Extrait:
┄┄┄┄┄┄┄┄┄┄

Toujours le sens excède la lettre, toujours une aura détoure l’intention signifiante. Pour cette simple raison « Murs » fait, à l’évidence, signe sur ses entours : intérieur appelant extérieur ; geôle appelant le site libre alentour. En quelque sorte « murs », plus que murs, cette situation, ici, de « Captive » se déportant, symboliquement, en direction de la citadelle de Jéricho s’effondrant sous le poids de l’Histoire, sous le destin nécessairement polémique des Peuples du Monde.
Comme si « Captive »,
en sa situation brisée,
en sa situation d’ultime détresse,
portait en elle, au sein
même de sa chair,
ces errances mortelles,
ces luttes intestines,
ces joutes immémoriales
qui ne sont jamais que
les sombres prédictions
d’une finitude inscrite
à même les yeux,
les mains des Existants.
Les yeux veulent voir mais leur vue est brouillée et limitée. Les mains veulent toucher, mais leurs doigts sont gourds d’avoir voulu saisir et, seul le vide, est leur hôte fuyant. Tels les murs de Jéricho s’effondrant sous les coups de boutoir des Conquérants, « Captive » eût été libérée de sa geôle si la puissance de ses mains avait été telle que la pierre se fût comme dissoute sous la vive impulsion, sous la volonté sans faille, sous la détermination inflexible de se porter au jour sans retrait, sans dissimulation, genre d’éclat de venue à Soi, de brillance et d’étincellement à partir de son être en sa totalité. Mais voici, le réel résiste, c’est même son essence la plus effective. Mais voici, « Séquestrée » paraît clouée par son propre destin à demeurer ici, visage tout contre les briques, mains plaquées à l’entêtement de cette matière dont nulle énergie ne semblerait pouvoir venir à bout.

┄┄┄┄┄┄┄┄┄┄

Détails de l'exercice:
Traduisez en anglais cette phrase de l'extrait : « Mais voici, le réel résiste, c’est même son essence la plus effective. » Basez-vous seulement sur l'extrait.

Segment de données:

┄┄┄┄┄┄┄┄┄┄

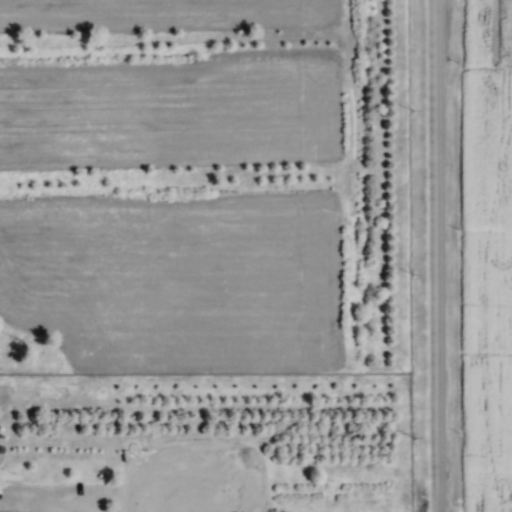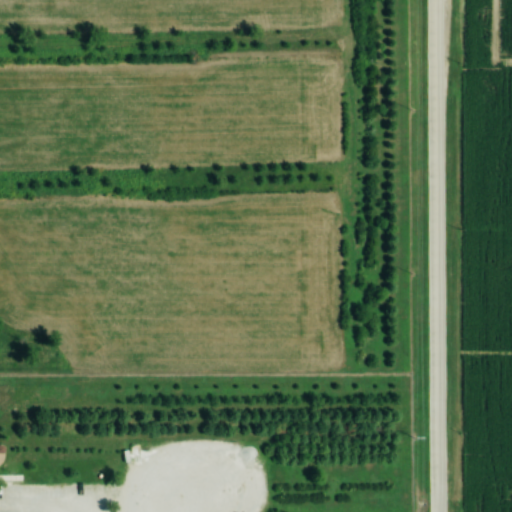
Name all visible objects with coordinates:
road: (433, 256)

┄┄┄┄┄┄┄┄┄┄

Réponse donnée:
But here it is: reality resists; that is even its most effective essence.